Ainsi, quelques jours après une énième conférence de presse des services de la Douane confirmant que les armes retrouvées dans le conteneur étaient bien réelles, M. Reyes a tout démenti affirmant que les seules armes réelles étaient personnelles, destinées pour son usage privé, et qu’il en avait besoin puisque, bijoutier de son état, il devait avoir un minimum d’armement pour se défendre.

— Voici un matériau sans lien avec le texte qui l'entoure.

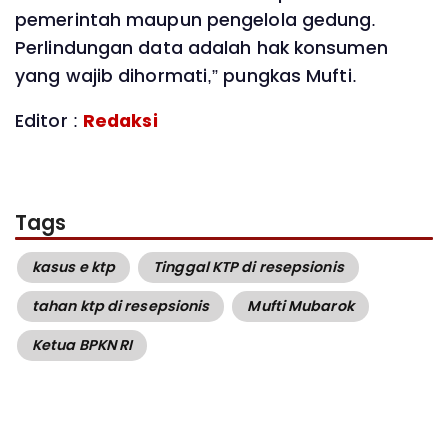
pemerintah maupun pengelola gedung.
Perlindungan data adalah hak konsumen
yang wajib dihormati,” pungkas Mufti.
Editor :
Redaksi
Tags
kasus e ktp
Tinggal KTP di resepsionis
tahan ktp di resepsionis
Mufti Mubarok
Ketua BPKN RI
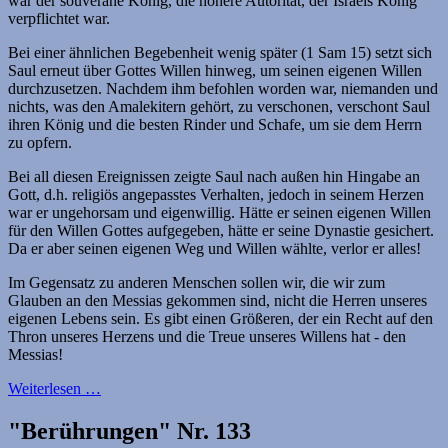
war der souveräne König, die höhere Autorität, der Israels König
verpflichtet war.
Bei einer ähnlichen Begebenheit wenig später (1 Sam 15) setzt sich
Saul erneut über Gottes Willen hinweg, um seinen eigenen Willen
durchzusetzen. Nachdem ihm befohlen worden war, niemanden und
nichts, was den Amalekitern gehört, zu verschonen, verschont Saul
ihren König und die besten Rinder und Schafe, um sie dem Herrn
zu opfern.
Bei all diesen Ereignissen zeigte Saul nach außen hin Hingabe an
Gott, d.h. religiös angepasstes Verhalten, jedoch in seinem Herzen
war er ungehorsam und eigenwillig. Hätte er seinen eigenen Willen
für den Willen Gottes aufgegeben, hätte er seine Dynastie gesichert.
Da er aber seinen eigenen Weg und Willen wählte, verlor er alles!
Im Gegensatz zu anderen Menschen sollen wir, die wir zum
Glauben an den Messias gekommen sind, nicht die Herren unseres
eigenen Lebens sein. Es gibt einen Größeren, der ein Recht auf den
Thron unseres Herzens und die Treue unseres Willens hat - den
Messias!
Weiterlesen …
"Berührungen" Nr. 133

D’un simple coup de balai, il a tout fait tomber à l’eau évoquant une « machination montée de toutes pièces par un personnage qui harcelait sa compagne tunisienne allant jusqu’à la menacer d’accuser son compagnon belge de trafic d’armes ». Autrement dit et à en croire le Belge, il faut enquêter ailleurs car il n’a rien à se reprocher, se transformant même d’accusé en accusateur.

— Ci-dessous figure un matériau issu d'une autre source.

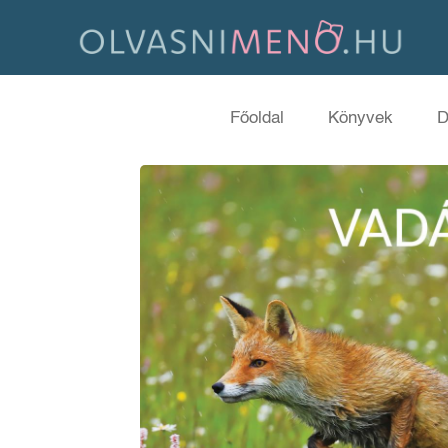
Főoldal
Könyvek
D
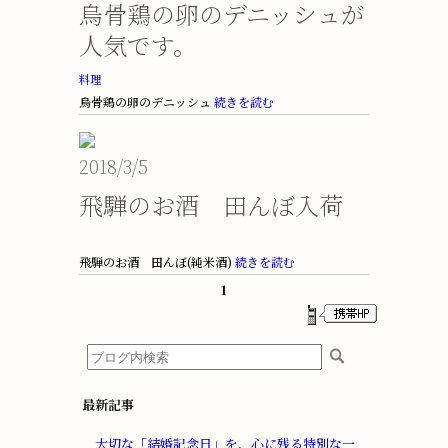
烏骨鶏の卵のデニッシュが
人気です。
料理
烏骨鶏の卵のデニッシュ
続きを読む
2018/3/5
飛騨のお酒 田んぼ入荷
飛騨のお酒 田んぼ(純米酒)
続きを読む
1
最新記事
大切な「結婚記念日」を、心に残る特別な一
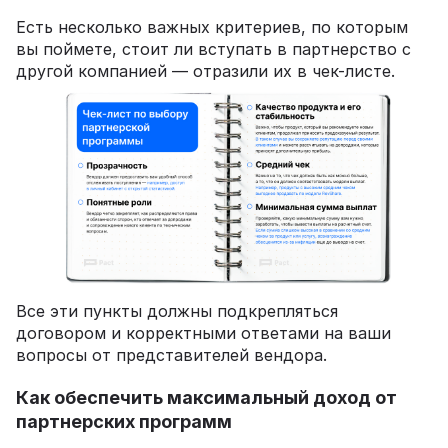
Есть несколько важных критериев, по которым
вы поймете, стоит ли вступать в партнерство с
другой компанией — отразили их в чек-листе.
Все эти пункты должны подкрепляться
договором и корректными ответами на ваши
вопросы от представителей вендора.
Как обеспечить максимальный доход от
партнерских программ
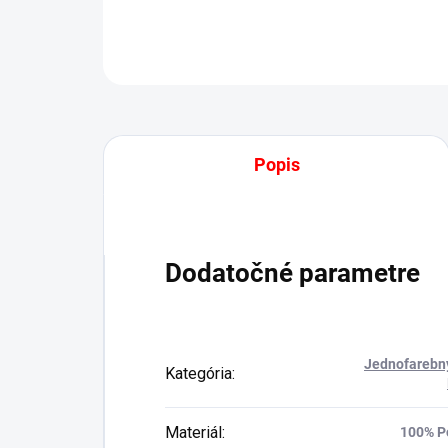
Popis
Dodatočné parametre
Jednofarebn
Kategória
:
Materiál
:
100% P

Bon à rappeler que le 10 février 2016, la douane tunisienne annonçait avoir réussi une importante découverte dans le cadre de la lutte contre le terrorisme, et ce en mettant la main sur un conteneur en provenance de Belgique, et au moment de son arrivée dans la ville de Nabeul le 9 février, sur une grande quantité d’armes et de munitions. La version est démentie plus tard. L’opinion publique apprenant qu’il s’agit, non pas d’armes, mais de jouets. Le feuilleton se poursuit quand les autorités reviennent pour dire que le conteneurs transportait bel et bien des armes… Entre-temps, le Belge et ses « complices » sont libérés.